Unlike a hard disk drive, with an SSD, data must be erased before a write can occur; writes are completed in large blocks with high latency. Another difference is that the operating system does not keep track of the physical location of files; a file translation layer (FTL) is responsible for this. The File Translation Layer (FTL) maps a logical block address to a physical block address. TRIM is an operating system function that informs a solid state drive which blocks are no longer in use, which allows for high write performance. TRIM runs immediately after the Recycle Bin is emptied.
Random Access Memory (RAM)
Random Access Memory (RAM; see Figure 3.14) is volatile memory that is used for processes currently running on a computer. Its volatile nature comes from the fact that, when a computer is powered off, the contents of RAM are generally erased. However, if a system is powered on, RAM can provide a forensics examiner with a treasure trove of information, which can include Internet searches, websites visited, and possibly even passwords.
FIGURE 3.14 RAM chip
Redundant Array of Independent Disks (RAID)

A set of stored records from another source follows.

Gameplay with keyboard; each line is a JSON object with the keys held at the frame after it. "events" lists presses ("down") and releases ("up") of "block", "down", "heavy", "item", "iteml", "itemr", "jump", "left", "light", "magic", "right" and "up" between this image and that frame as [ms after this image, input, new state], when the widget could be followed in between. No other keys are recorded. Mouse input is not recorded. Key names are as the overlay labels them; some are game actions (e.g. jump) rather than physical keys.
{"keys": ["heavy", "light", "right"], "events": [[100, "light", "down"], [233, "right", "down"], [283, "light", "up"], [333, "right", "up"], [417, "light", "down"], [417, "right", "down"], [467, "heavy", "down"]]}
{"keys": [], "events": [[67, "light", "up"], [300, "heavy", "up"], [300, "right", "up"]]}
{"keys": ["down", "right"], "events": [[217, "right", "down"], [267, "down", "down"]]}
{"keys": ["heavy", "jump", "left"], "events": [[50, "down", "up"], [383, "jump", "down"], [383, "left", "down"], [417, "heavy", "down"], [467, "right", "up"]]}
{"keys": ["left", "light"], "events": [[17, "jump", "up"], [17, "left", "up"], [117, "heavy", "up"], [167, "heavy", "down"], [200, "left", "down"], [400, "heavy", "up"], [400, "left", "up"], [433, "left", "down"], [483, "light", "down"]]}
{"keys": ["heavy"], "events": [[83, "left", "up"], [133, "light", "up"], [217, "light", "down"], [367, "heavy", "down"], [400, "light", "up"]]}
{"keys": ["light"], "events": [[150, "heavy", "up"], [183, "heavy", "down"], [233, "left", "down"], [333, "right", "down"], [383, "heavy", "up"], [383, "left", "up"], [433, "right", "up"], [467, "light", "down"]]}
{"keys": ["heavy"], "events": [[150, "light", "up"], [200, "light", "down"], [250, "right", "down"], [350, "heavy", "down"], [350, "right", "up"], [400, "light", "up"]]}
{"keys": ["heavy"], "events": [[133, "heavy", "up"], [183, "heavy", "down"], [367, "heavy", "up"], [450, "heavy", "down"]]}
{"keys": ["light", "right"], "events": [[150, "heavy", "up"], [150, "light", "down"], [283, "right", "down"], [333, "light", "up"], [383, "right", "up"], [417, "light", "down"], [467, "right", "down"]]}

A Redundant Array of Independent (or Inexpensive) Disks is commonly referred to with the acronym RAID. A RAID, is where two or more disks are used in conjunction with one another to provide increased performance and reliability through redundancy (see Figure 3.15). In the case of a RAID, reliability refers to fault tolerance, which means that if one component in a system, like a hard disk drive, fails, then the system will continue to operate. This kind of reliability is worth the investment for many critical systems in an organization. More recently, organizations have installed RAIDs to increase storage. Although RAID contains multiple hard disks, the operating system views the RAID as one logical disk with the use of hardware controllers.
FIGURE 3.15 RAID
From a computer forensics perspective, it is important to know that a computer may have multiple hard drives connected to it, all of which have evidentiary value. It is also important for an investigator to note the order in which each drive was added to the RAID and which drive adapter is connected to which drive (it can be confusing).